▸ **SELECTED TEXT**
## BEGIN
Anyone can benefit from meditation. It’s becoming increasingly popular with work hard, play hard city dwellers. I think that’s because of the rise of stress and anxiety in recent years that’s been attributed to the always-on, overstimulation fuelled smartphone and social media world we’ve created. 

Who’s it for?

The author Tim Ferriss recently interviewed 140 high achievers at the top of their fields for his new book Tribe of Mentors. He observed that “Despite the fact that these are people from tennis to surfing to cryptocurrency to fill-in-the-blank, like any field you can possibly imagine — some type of morning mindfulness or meditation practice would span I’d say 90% of the respondents.”

I got into meditation is because of a couple of stressful work and life situations. It helped a lot and then I realised it could help me to sharpen my edge in business. I’ve been obsessed ever since.

So what is it and why should I care?
## END
▸ **PROBLEM TO WORK ON**
In the excerpt on meditation, how many high achievers did Tim Ferriss interview for his book Tribe of Mentors?

▸ **INFORMATION PROVIDED**
## BEGIN
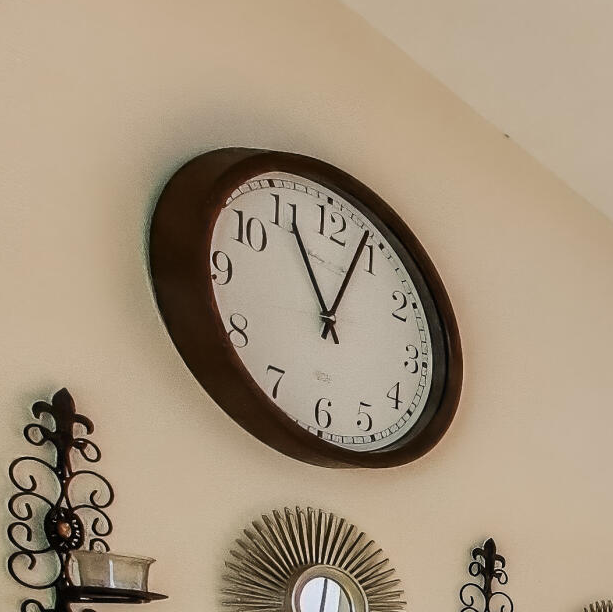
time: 11:03
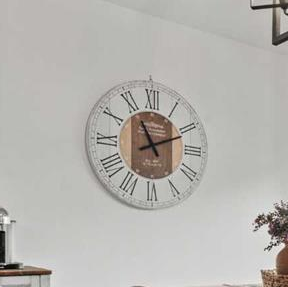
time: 11:11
## END
▸ **EXERCISE RESULT**
140